→ **DOCUMENT TEXT**:
Merger Clauses
Severability & Savings Clauses
Amendment & Waiver Clauses
Indemnification
Surprise
100

What is a merger clause?

It is a clause in an agreement indicating that any other prior discussions do not form any part of the agreement itself.

100

What is a severability clause and where is it in PSA 1?

A severability clause in an agreement states that its terms are independent of one another so that the rest of the contract will remain in force should a court declare one or more of its provisions void or unenforceable.

It is section 12.15 in PSA 1.

100

What does a waiver clause purport to achieve?

- Invalidates unwritten waivers

- Limits effective waivers to specific matters

- Prevents effective waivers from applying to future events

100

What is the fundamental purpose of indemnification?

Risk shifting.

100

Which recent event prompted debates and pushed commercial contract drafters to define a new circumstance within the force majeure clause?

The pandemic. 

200

What are the benefits and limitations of having a specific merger clause?

→ **RECORDS SUPPLIED**:
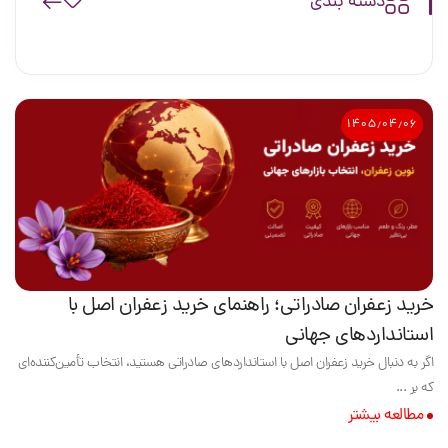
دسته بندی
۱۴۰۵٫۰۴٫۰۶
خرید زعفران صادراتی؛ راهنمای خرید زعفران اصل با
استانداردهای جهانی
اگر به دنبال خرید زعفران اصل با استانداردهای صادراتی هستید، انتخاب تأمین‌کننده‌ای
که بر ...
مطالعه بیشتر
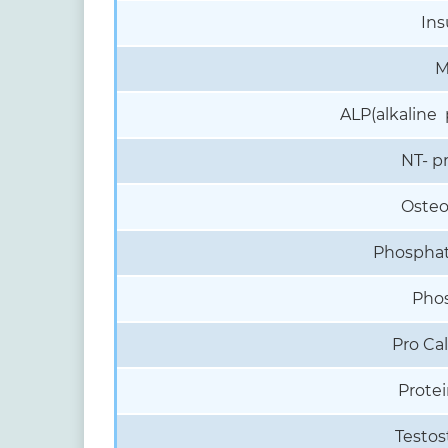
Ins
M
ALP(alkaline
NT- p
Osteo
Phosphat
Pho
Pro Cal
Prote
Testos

--

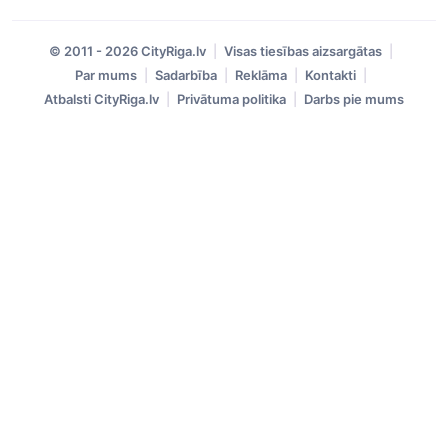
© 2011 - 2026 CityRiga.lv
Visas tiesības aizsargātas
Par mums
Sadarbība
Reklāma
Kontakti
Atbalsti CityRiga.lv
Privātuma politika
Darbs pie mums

→ **INSTRUCTIONS FOR THE TASK**: Retype the stretch of the contract-clauses quiz above from "Merger Clauses" through "it in PSA 1?", without changing anything.

→ **RESPONSE AREA**:
Merger Clauses
Severability & Savings Clauses
Amendment & Waiver Clauses
Indemnification
Surprise
100

What is a merger clause?

It is a clause in an agreement indicating that any other prior discussions do not form any part of the agreement itself.

100

What is a severability clause and where is it in PSA 1?